----- Record excerpts -----
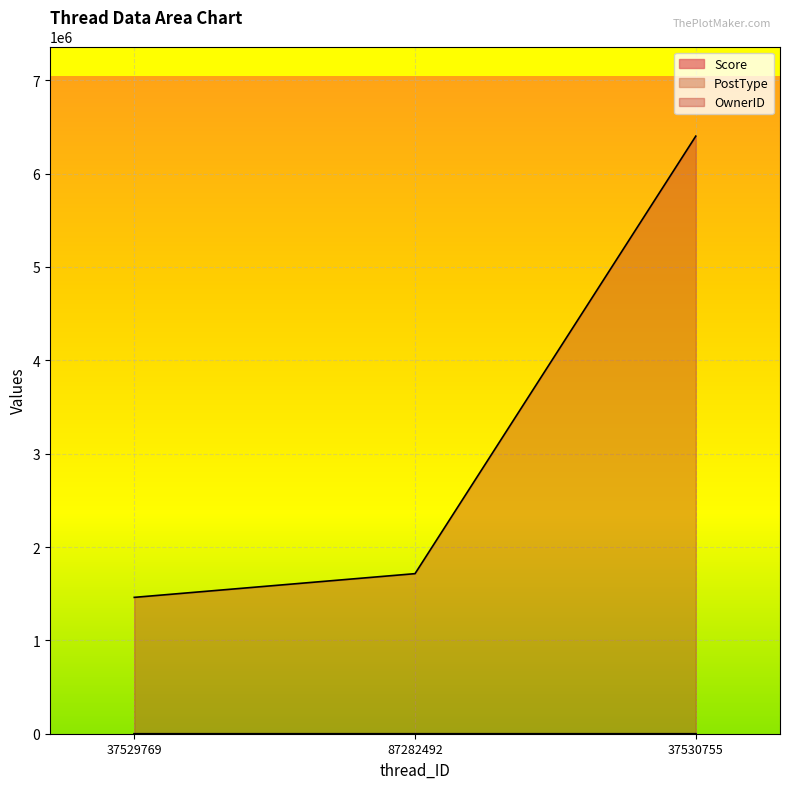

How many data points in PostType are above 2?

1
-----
----- Record excerpts -----
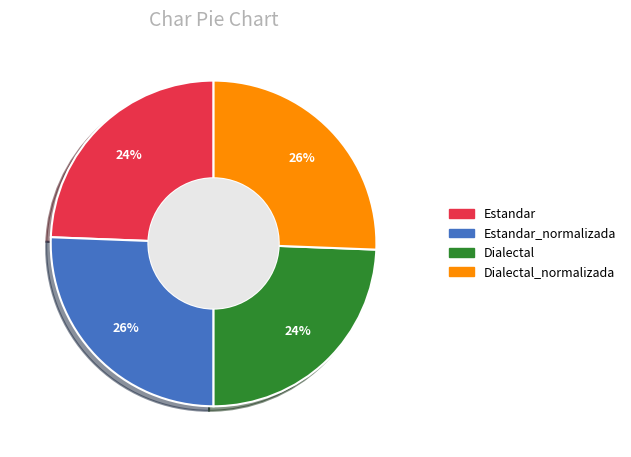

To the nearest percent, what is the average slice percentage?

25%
-----
----- Record excerpts -----
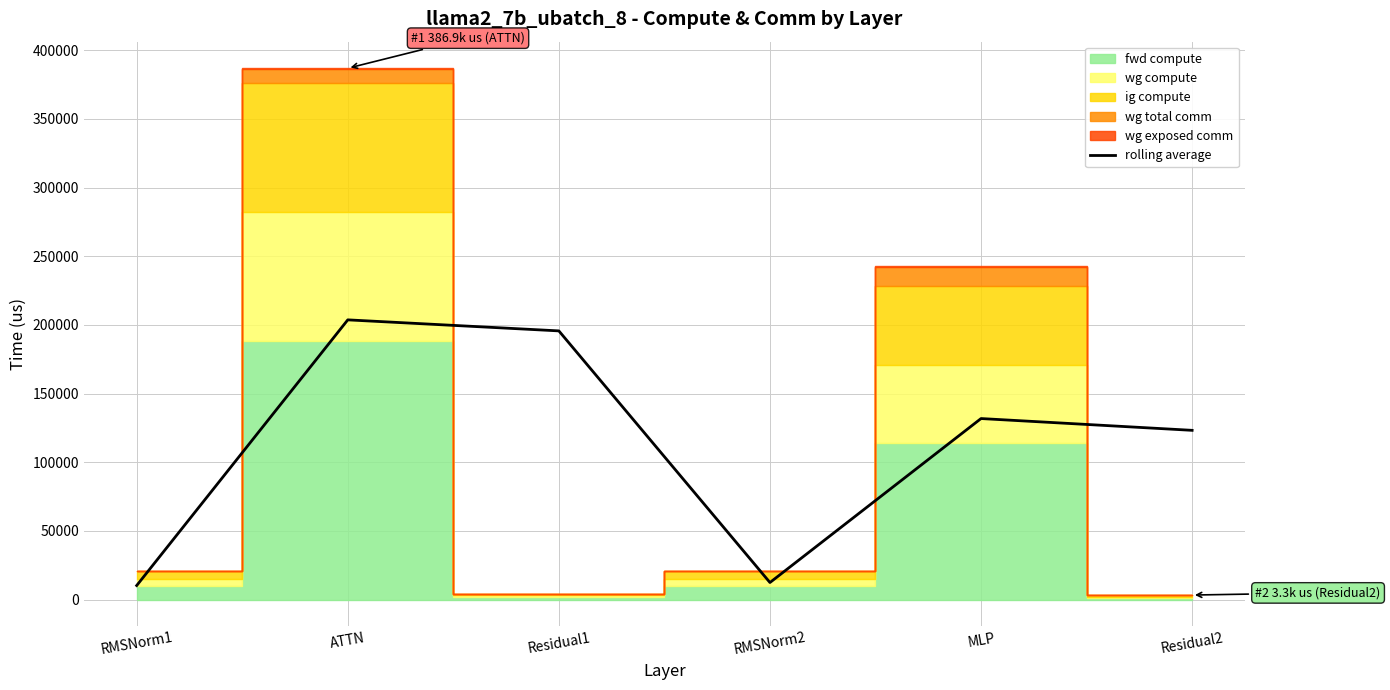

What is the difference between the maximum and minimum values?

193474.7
-----
Required action
Extract each line in the material above that contains the string "slice". Treat uppercase and lowercase as distinct when matching.

Answer box
To the nearest percent, what is the average slice percentage?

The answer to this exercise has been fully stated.